触れては消える淡雪。 こんなにも儚くて脆い。
「な、雪だるま作ろうぜ! 雪だるま!」
「…は?」
何を言い出すかと思えば、呆れるほど単純な発想だ。 本当にマフィアのボスなのかと時々思う。
「そんなの一人で勝手に…」
「よし、恭弥は上な!」
「…。」
完全無視。
--全く、どうしてこうもこの人は、人の話を聞かないのか。 頭が痛くなる。 というか、疲れる。
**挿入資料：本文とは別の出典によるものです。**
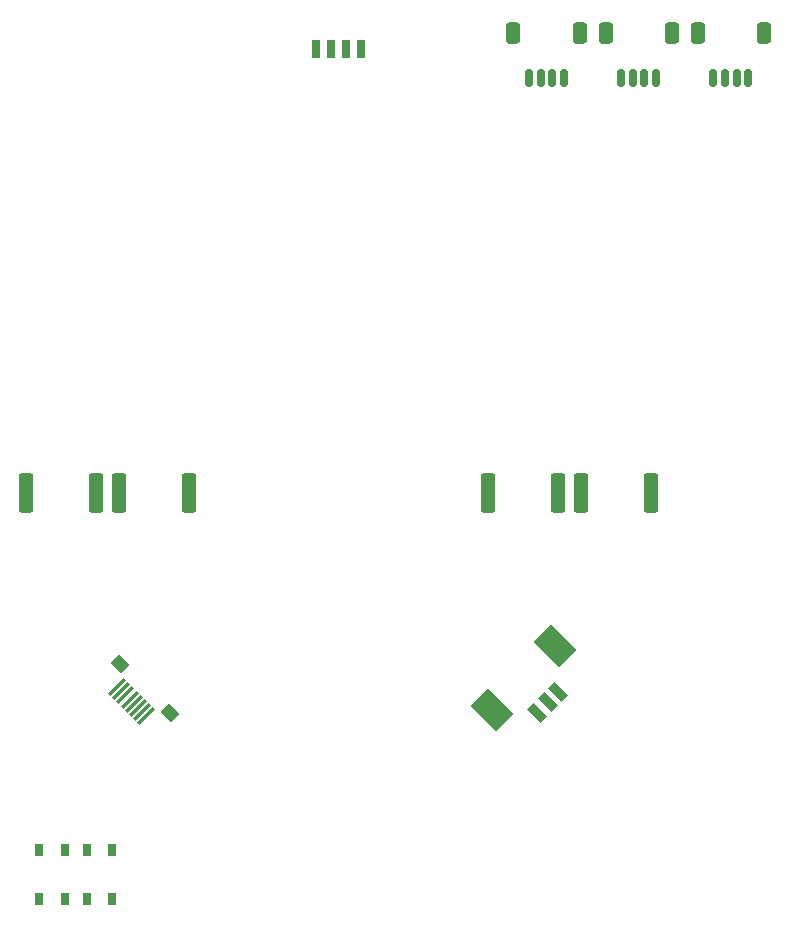
<source format=gbr>
%TF.GenerationSoftware,KiCad,Pcbnew,7.0.10*%
%TF.CreationDate,2024-01-23T14:11:02+00:00*%
%TF.ProjectId,view_base,76696577-5f62-4617-9365-2e6b69636164,rev?*%
%TF.SameCoordinates,Original*%
%TF.FileFunction,Paste,Bot*%
%TF.FilePolarity,Positive*%
%FSLAX46Y46*%
G04 Gerber Fmt 4.6, Leading zero omitted, Abs format (unit mm)*
G04 Created by KiCad (PCBNEW 7.0.10) date 2024-01-23 14:11:02*
%MOMM*%
%LPD*%
G01*
G04 APERTURE LIST*
G04 Aperture macros list*
%AMRoundRect*
0 Rectangle with rounded corners*
0 $1 Rounding radius*
0 $2 $3 $4 $5 $6 $7 $8 $9 X,Y pos of 4 corners*
0 Add a 4 corners polygon primitive as box body*
4,1,4,$2,$3,$4,$5,$6,$7,$8,$9,$2,$3,0*
0 Add four circle primitives for the rounded corners*
1,1,$1+$1,$2,$3*
1,1,$1+$1,$4,$5*
1,1,$1+$1,$6,$7*
1,1,$1+$1,$8,$9*
0 Add four rect primitives between the rounded corners*
20,1,$1+$1,$2,$3,$4,$5,0*
20,1,$1+$1,$4,$5,$6,$7,0*
20,1,$1+$1,$6,$7,$8,$9,0*
20,1,$1+$1,$8,$9,$2,$3,0*%
%AMRotRect*
0 Rectangle, with rotation*
0 The origin of the aperture is its center*
0 $1 length*
0 $2 width*
0 $3 Rotation angle, in degrees counterclockwise*
0 Add horizontal line*
21,1,$1,$2,0,0,$3*%
G04 Aperture macros list end*
%ADD10R,0.700000X1.600000*%
%ADD11RotRect,2.100000X2.999999X45.000000*%
%ADD12RotRect,0.800000X1.600000X45.000000*%
%ADD13RoundRect,0.250000X0.362500X1.425000X-0.362500X1.425000X-0.362500X-1.425000X0.362500X-1.425000X0*%
%ADD14R,0.650000X1.050000*%
%ADD15RoundRect,0.150000X-0.150000X-0.625000X0.150000X-0.625000X0.150000X0.625000X-0.150000X0.625000X0*%
%ADD16RoundRect,0.250000X-0.350000X-0.650000X0.350000X-0.650000X0.350000X0.650000X-0.350000X0.650000X0*%
%ADD17RoundRect,0.250000X-0.362500X-1.425000X0.362500X-1.425000X0.362500X1.425000X-0.362500X1.425000X0*%
%ADD18RotRect,0.300000X1.800000X315.000000*%
%ADD19RotRect,1.200000X1.075000X315.000000*%
G04 APERTURE END LIST*
D10*
%TO.C,U3*%
X101905000Y-62350000D03*
X100635000Y-62350000D03*
X99365000Y-62350000D03*
X98095000Y-62350000D03*
%TD*%
D11*
%TO.C,J6*%
X112962269Y-118336513D03*
X118336280Y-112962502D03*
D12*
X116816000Y-118584000D03*
X117699883Y-117700117D03*
X118583767Y-116816233D03*
%TD*%
D13*
%TO.C,R3*%
X126462500Y-100000000D03*
X120537500Y-100000000D03*
%TD*%
D14*
%TO.C,SW1*%
X80825000Y-134325000D03*
X80825000Y-130175000D03*
X78675000Y-134325000D03*
X78675000Y-130175000D03*
%TD*%
D15*
%TO.C,J7*%
X116100000Y-64875000D03*
X117100000Y-64875000D03*
X118100000Y-64875000D03*
X119100000Y-64875000D03*
D16*
X114800000Y-61000000D03*
X120400000Y-61000000D03*
%TD*%
D17*
%TO.C,R7*%
X73537500Y-100000000D03*
X79462500Y-100000000D03*
%TD*%
D15*
%TO.C,J9*%
X123900000Y-64875000D03*
X124900000Y-64875000D03*
X125900000Y-64875000D03*
X126900000Y-64875000D03*
D16*
X122600000Y-61000000D03*
X128200000Y-61000000D03*
%TD*%
D15*
%TO.C,J8*%
X131700000Y-64875000D03*
X132700000Y-64875000D03*
X133700000Y-64875000D03*
X134700000Y-64875000D03*
D16*
X130400000Y-61000000D03*
X136000000Y-61000000D03*
%TD*%
D13*
%TO.C,R4*%
X118562500Y-100000000D03*
X112637500Y-100000000D03*
%TD*%
D14*
%TO.C,SW2*%
X74675000Y-130175000D03*
X74675000Y-134325000D03*
X76825000Y-130175000D03*
X76825000Y-134325000D03*
%TD*%
D18*
%TO.C,J5*%
X81248750Y-116408960D03*
X81602303Y-116762514D03*
X81955857Y-117116067D03*
X82309410Y-117469620D03*
X82662964Y-117823174D03*
X83016517Y-118176727D03*
X83370070Y-118530281D03*
X83723624Y-118883834D03*
D19*
X81496237Y-114429061D03*
X85703523Y-118636347D03*
%TD*%
D17*
%TO.C,R6*%
X81437500Y-100000000D03*
X87362500Y-100000000D03*
%TD*%
M02*

</source>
仕方がないので足下の雪を集め、手のひらサイズの雪玉を作ってやる。 結果、当然と言えばそうだが 完成された雪だるまはそれこそ雪だるまと呼べる代物ではなかった。 バランスとかそれ以前に下の雪玉が歪過ぎたので、僕の責任とは言わせない。
それでも、ディーノは実に満足そうに 雪だるま擬きを眺めた。
「ねぇ、そんなので良いの?」
「いーんだよ、形なんて大体で」
「あ、そ」
…大体、と言える程の出来でも無いように思うけど。
(…形、か)
--形有るものはいつか必ず壊れる。 形無きものは心の何処かにそっと刻まれる。 それは"思い出"だと きっとあなたは言うのだろう。
(まぁ、悪くは無いかな)
決してあなたには言わないけれど。